** About this exercise **
Give the lines of the listing below, from its start through the line that contains "-0.188921, 0.800022, 0.626824]]", as a JSON list of strings, one string per line with blank lines omitted. Leave the pictures out of the list.

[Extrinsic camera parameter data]
===============

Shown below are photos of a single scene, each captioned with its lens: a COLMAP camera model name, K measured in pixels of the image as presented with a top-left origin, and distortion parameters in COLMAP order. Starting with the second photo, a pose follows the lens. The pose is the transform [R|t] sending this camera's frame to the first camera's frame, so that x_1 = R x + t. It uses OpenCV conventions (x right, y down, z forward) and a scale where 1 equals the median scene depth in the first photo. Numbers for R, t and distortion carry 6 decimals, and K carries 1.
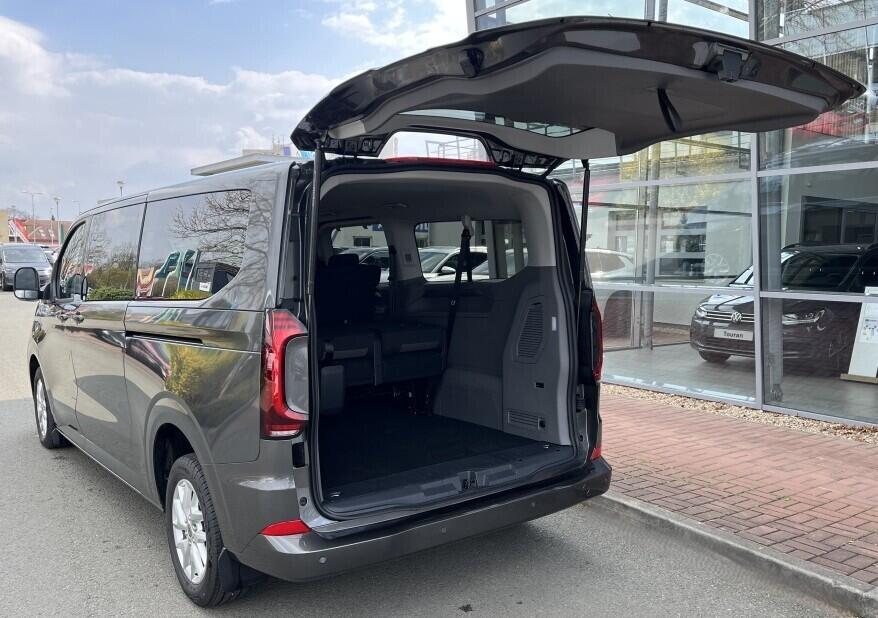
lens RADIAL K [[836.7, 0, 439.0], [0, 836.7, 309.0], [0, 0, 1]] dist [-0.001022, -0.000120]
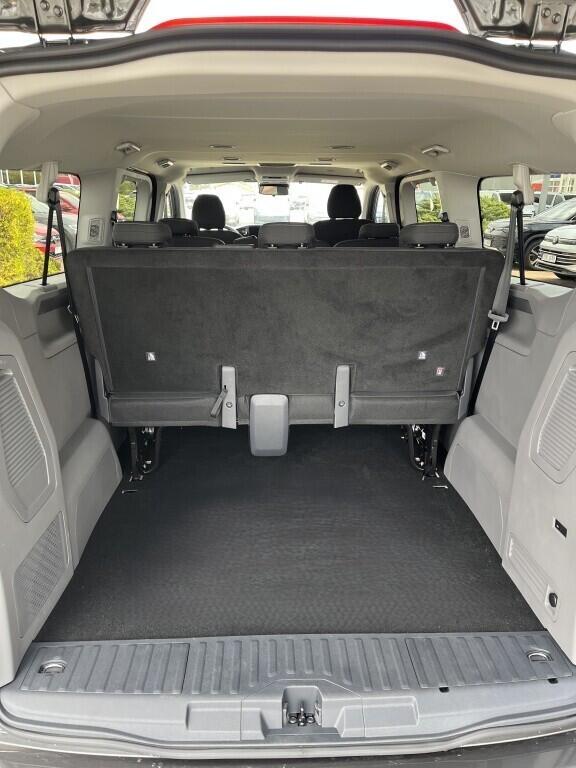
lens RADIAL K [[604.6, 0, 288.0], [0, 604.6, 384.0], [0, 0, 1]] dist [-0.000108, -0.002371]
pose [[0.820482, 0.190243, -0.539089, 0.162653], [-0.050353, 0.963388, 0.263340, -0.076982], [0.569450, -0.188921, 0.800022, 0.626824]]
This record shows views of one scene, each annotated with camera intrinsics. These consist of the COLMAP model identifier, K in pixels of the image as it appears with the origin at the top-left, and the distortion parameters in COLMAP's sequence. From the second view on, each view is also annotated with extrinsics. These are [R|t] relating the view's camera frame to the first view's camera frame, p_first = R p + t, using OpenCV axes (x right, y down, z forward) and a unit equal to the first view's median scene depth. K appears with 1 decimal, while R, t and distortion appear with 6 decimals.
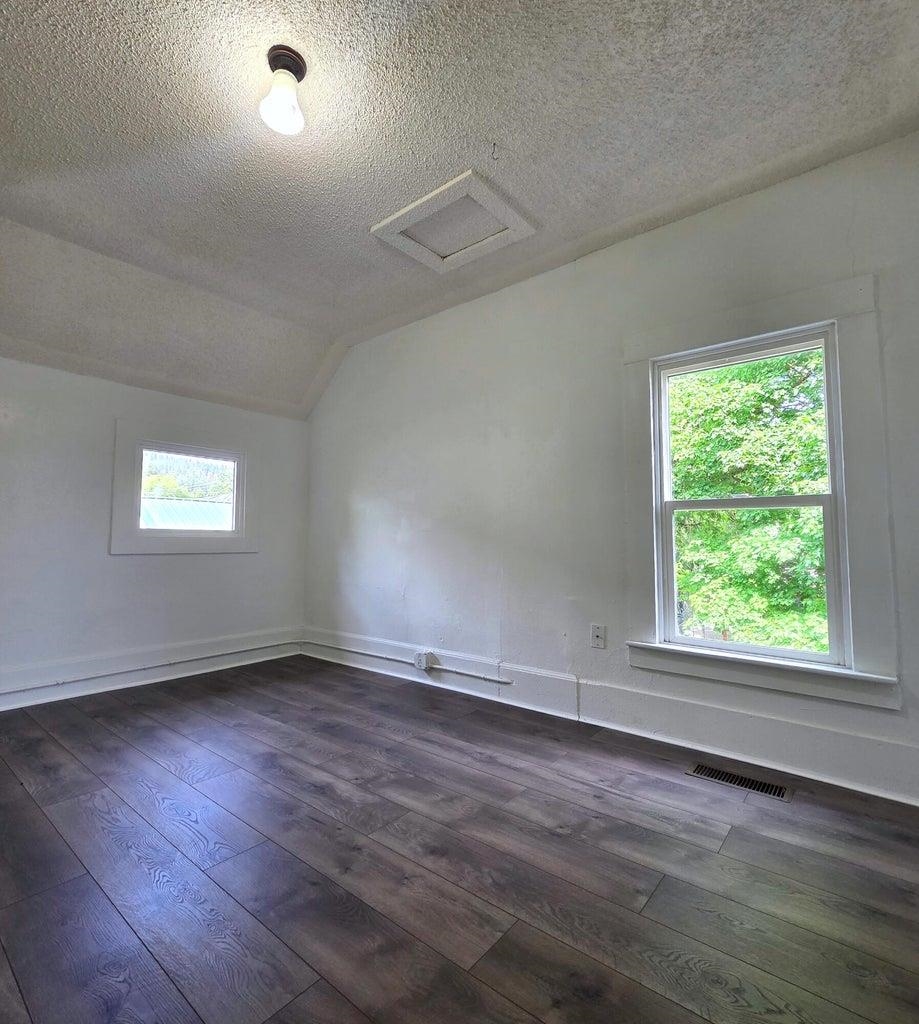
lens RADIAL K [[499.4, 0, 457.2], [0, 499.4, 508.6], [0, 0, 1]] dist [0.001329, -0.001342]
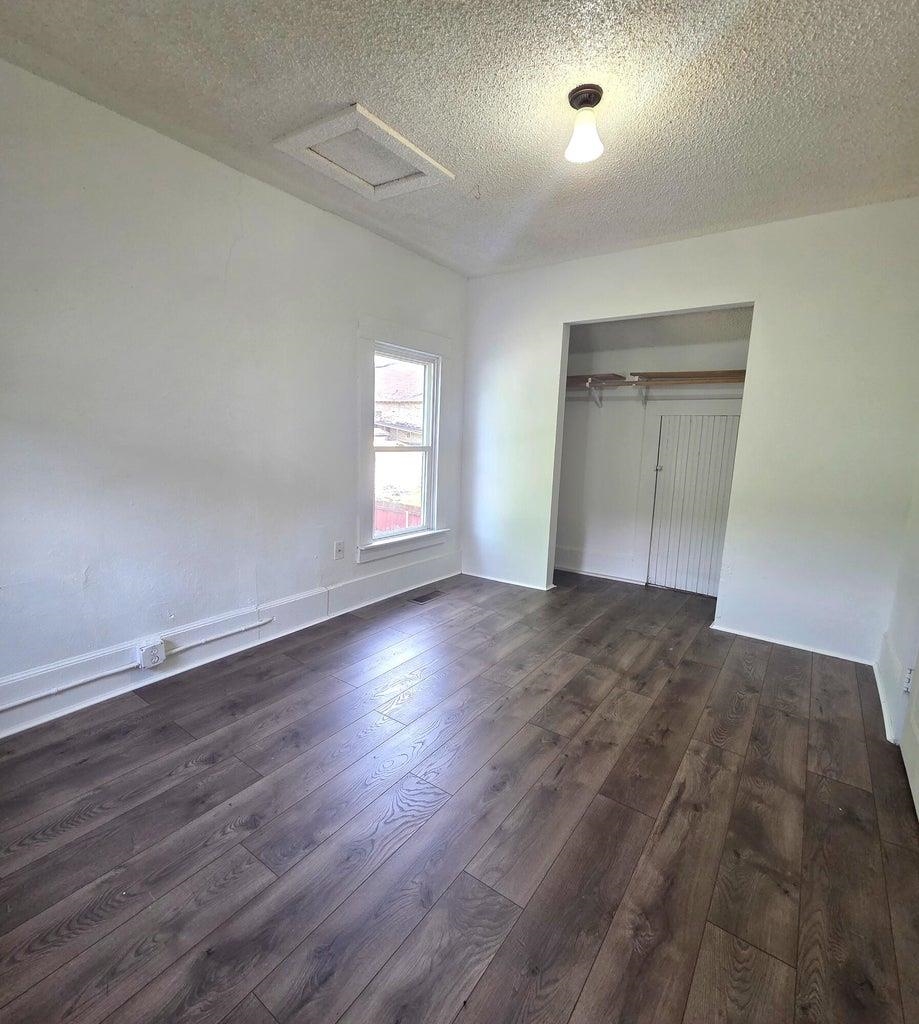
lens RADIAL K [[499.4, 0, 457.2], [0, 499.4, 508.6], [0, 0, 1]] dist [0.001329, -0.001342]
pose [[-0.060040, -0.162724, 0.984843, -1.024984], [-0.108237, 0.981867, 0.155634, -0.086537], [-0.992310, -0.097253, -0.076564, 0.838821]]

===============

** Response below **
[
  "Shown below are photos of a single scene, each captioned with its lens: a COLMAP camera model name, K measured in pixels of the image as presented with a top-left origin, and distortion parameters in COLMAP order. Starting with the second photo, a pose follows the lens. The pose is the transform [R|t] sending this camera's frame to the first camera's frame, so that x_1 = R x + t. It uses OpenCV conventions (x right, y down, z forward) and a scale where 1 equals the median scene depth in the first photo. Numbers for R, t and distortion carry 6 decimals, and K carries 1.",
  "lens RADIAL K [[836.7, 0, 439.0], [0, 836.7, 309.0], [0, 0, 1]] dist [-0.001022, -0.000120]",
  "lens RADIAL K [[604.6, 0, 288.0], [0, 604.6, 384.0], [0, 0, 1]] dist [-0.000108, -0.002371]",
  "pose [[0.820482, 0.190243, -0.539089, 0.162653], [-0.050353, 0.963388, 0.263340, -0.076982], [0.569450, -0.188921, 0.800022, 0.626824]]"
]